Statt eines packenden Final-Krimis zeigten die Franzosen in Halbzeit eins, wie man einen Gegner gnadenlos einschnürt und völlig verzweifelt in die Kabine schickt. Nach der kurzen Pause ging das Spektakel nahtlos weiter – Pariser Offensiv-Express statt Mailänder Espresso-Weckruf. Khvicha Kvaratskhelia schickte nur wenige Minuten nach Wiederanpfiff den nächsten Warnschuss auf die Reise und jagte den Ball aus sechs Metern nur knapp über die Latte (51.). PSG war dem dritten Tor meilenweit näher als Inter dem Anschlusstreffer.

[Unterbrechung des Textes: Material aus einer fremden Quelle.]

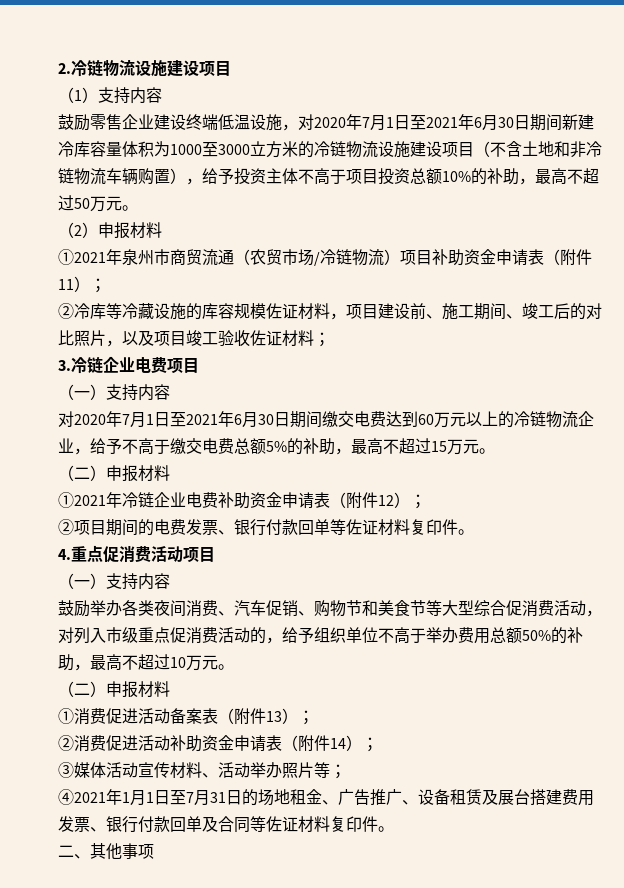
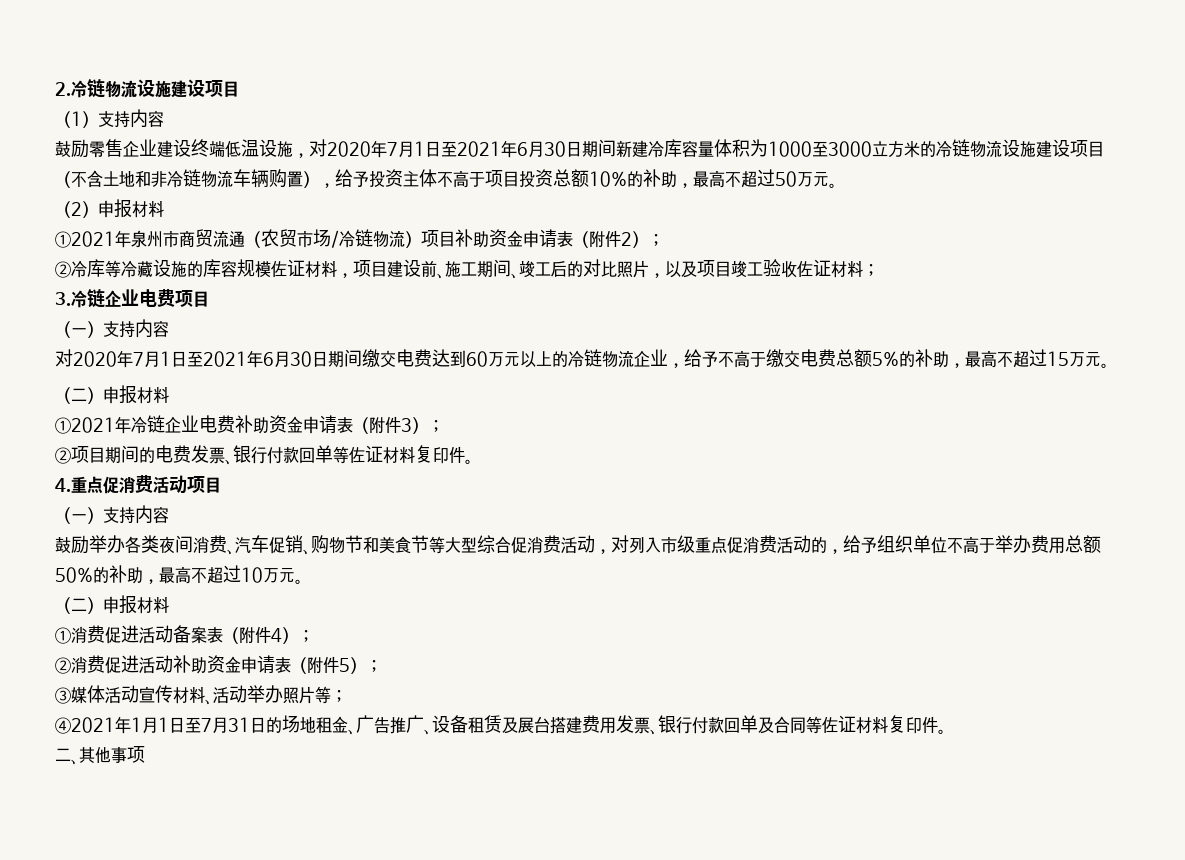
[58,279,74,290] 11 -> [621,232,632,246] 2
[378,495,394,506] 12 -> [401,418,412,432] 3
[266,711,282,722] 13 -> [271,628,282,643] 4
[330,738,346,749] 14 -> [339,658,350,672] 5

Inter-Coach Simone Inzaghi wusste sich keinen Rat mehr. Der 51-Jährige tobte an der Seitenlinie – zu viel für den Schiedsrichter, der Inzaghi kurzerhand verwarnte. Einsatz an der Trainerbank fehlte nicht, doch alle Versuche, sein Team nochmal wachzurütteln, blieben erfolglos. Die Rouge-et-Bleu spielten die Nerazzurri weiter schwindlig. 

Doué & Kvaratskhelia machten Deckel zu 

Die logische Konsequenz folgte in der 64. Minute: 3:0 durch Doppelpacker Doué! Der erst 19-jährige Youngster nutzte eine mustergültige Vorlage von Vitinha, die Dembélé mit einem Hacken-Trick einleitete. Aus 13 Metern zog der Stürmer sofort ab, traf den Ball dabei perfekt und ließ Keeper Sommer keine Chance.

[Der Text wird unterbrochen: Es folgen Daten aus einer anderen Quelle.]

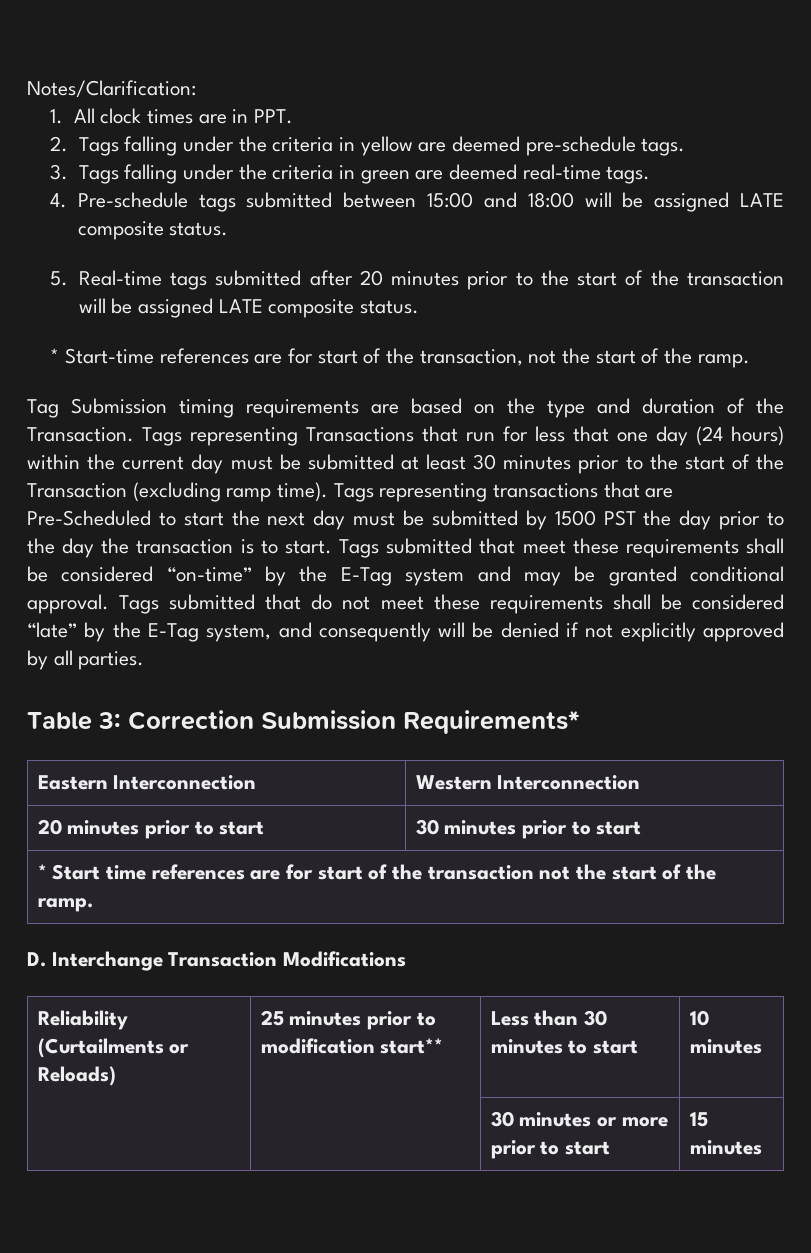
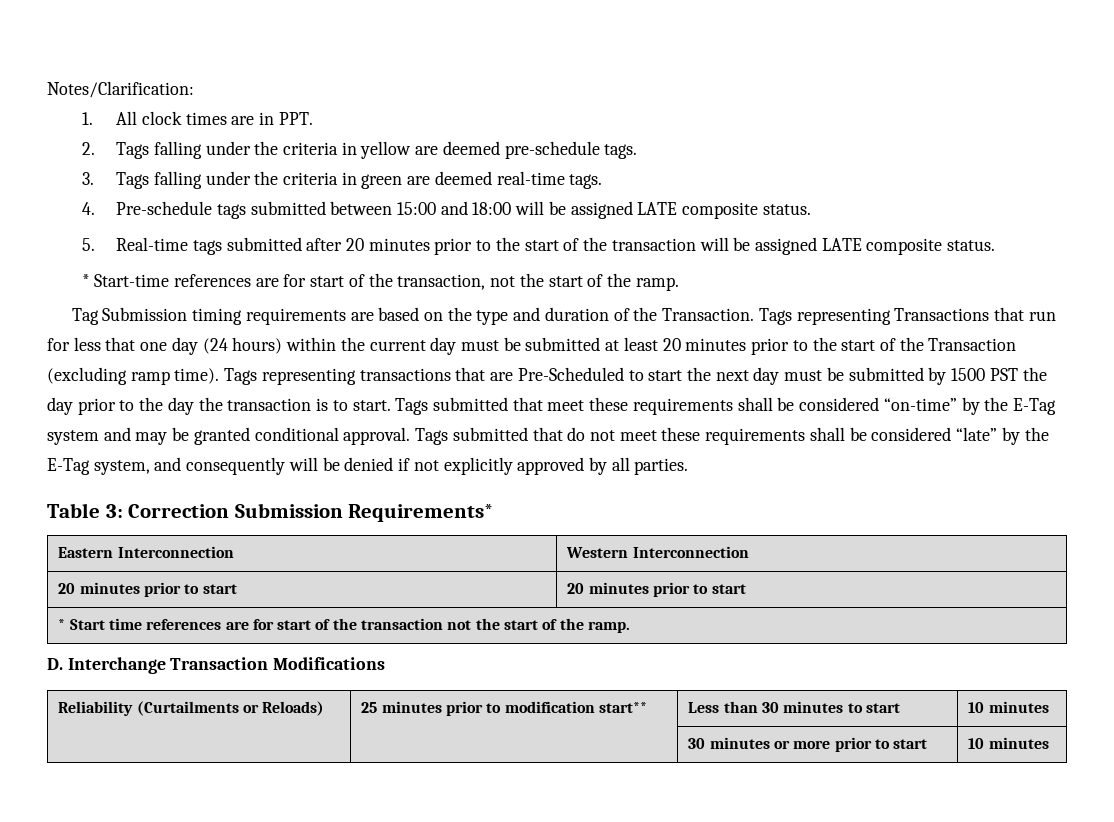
[473,454,497,470] 30 -> [662,338,681,351] 20
[415,819,439,835] 30 -> [567,583,585,594] 20
[689,1112,708,1127] 15 -> [968,738,985,749] 10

Doch die französische Offensiv-Show war noch nicht zu Ende: Nach einem Ballgewinn im Zentrum schickte Dembélé Kvaratskhelia über links auf die Reise. Der Georgier war einfach zu schnell für Bastoni, zog in den Strafraum, vernaschte Goalie Donnarumma – und statt aufs lange Eck abzuschließen, donnerte er den Ball mit einem satten Linksschuss ins kurze Eck – 4:0 (73.)! 

Dicke Tränen der Enttäuschung kullerten bei den Italienern über die Wangen. Denn längst war klar: Nach der 1:0-Niederlage vor zwei Jahren gegen Manchester City wird das die zweite Endspiel-Klatsche in Folge. Bei PSG hingegen gab es kein halten mehr. Der Traum vom ersten Champions-League-Triumph ist endlich war geworden. Mayulu sorgte dann in Minute 86 noch für den höchsten Final-Sieg in der Champions-League-Geschichte.